Há demasiadas pessoas a exibir demasiadas certezas, num quadro em que é fundamental entender a incerteza intrínseca da situação. Há uma frase de Frank M. Snowden, no seu livro “Epidemias e Sociedade – Da Peste Negra ao Presente”, que merece reflexão. Cito: “Diz-se que os generais tendem a combater novamente a guerra anterior, confrontando assim novos inimigos com estratégias desadequadas do passado. O mesmo pode ser dito das autoridades de saúde pública ao longo dos séculos.” (fim de citação) Porque interessa isto agora? Porque há muita coisa sobre esta pandemia que ainda não sabemos, nem os cientistas nem nós. Só para dar um exemplo, a OMS acaba de fazer a quarta atualização da orientação sobre o uso da máscara, porque continuamos a aprender e a corrigir, mas há deputados que, lestos a disparar, criticam a OMS, as autoridades de saúde, tudo e todos porque só eles sabem.

Também há quem queira medidas definitivas para tudo e critique as medidas extraordinárias – mas as medidas temporárias, revisíveis, adaptáveis, moduláveis à evolução da vida, são as medidas de que precisamos, porque não sabemos o que será o mundo daqui a seis meses. Em vez de um glorioso plano rígido, cheio de certezas, precisamos da capacidade de ir adaptando a resposta às mudanças de circunstância. A política precisa de aprender a responder à incerteza e largar os enganadores dogmas de cátedra.

 

Senhor Presidente, Senhores Deputados,

Vencer a crise e recuperar o nosso futuro comum não é uma mera questão técnica. É uma tarefa cívica, exige de todos um empenhamento de cidadania.

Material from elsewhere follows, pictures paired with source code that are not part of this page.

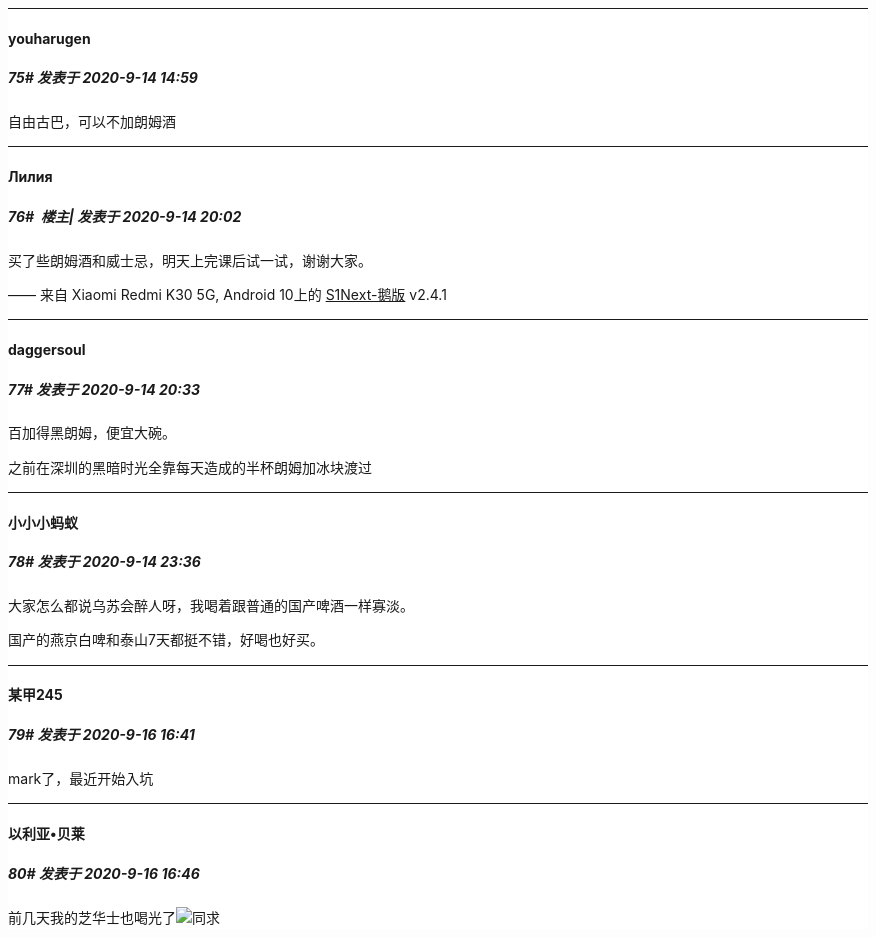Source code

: -----

####  youharugen  
##### 75#       发表于 2020-9-14 14:59


自由古巴，可以不加朗姆酒


-----

####  Лилия  
##### 76#         楼主| 发表于 2020-9-14 20:02


买了些朗姆酒和威士忌，明天上完课后试一试，谢谢大家。

—— 来自 Xiaomi Redmi K30 5G, Android 10上的 [S1Next-鹅版](https://github.com/ykrank/S1-Next/releases) v2.4.1


-----

####  daggersoul  
##### 77#       发表于 2020-9-14 20:33


百加得黑朗姆，便宜大碗。

之前在深圳的黑暗时光全靠每天造成的半杯朗姆加冰块渡过


-----

####  小小小蚂蚁  
##### 78#       发表于 2020-9-14 23:36


大家怎么都说乌苏会醉人呀，我喝着跟普通的国产啤酒一样寡淡。

国产的燕京白啤和泰山7天都挺不错，好喝也好买。


-----

####  某甲245  
##### 79#       发表于 2020-9-16 16:41


mark了，最近开始入坑


-----

####  以利亚•贝莱  
##### 80#       发表于 2020-9-16 16:46


前几天我的芝华士也喝光了<img src="https://static.saraba1st.com/image/smiley/face2017/001.png" referrerpolicy="no-referrer">同求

Há comportamentos que todos entendemos que são úteis: lavar as mãos, usar máscara, manter a distância, reduzir a mobilidade. Pelo contrário, há comportamentos puramente destrutivos. As polémicas de pura chicana partidária, a demagogia, o acirrar da confrontação parasitando o sofrimento das pessoas, devia ser substituído por um sentido profundo de reciprocidade. Tal como já se diz “a minha máscara protege-te a ti, a tua máscara protege-me a mim”, agora que vem aí a vacina Covid, saibamos compreender que “a tua vacina protege-me a mim, a minha vacina protege-te a ti”. Aí daremos uma aplicação concreta e relevante àquela palavra tão justa do Papa Francisco: “Ninguém se salva sozinho”. Porque, verdadeiramente, ninguém se salva sozinho.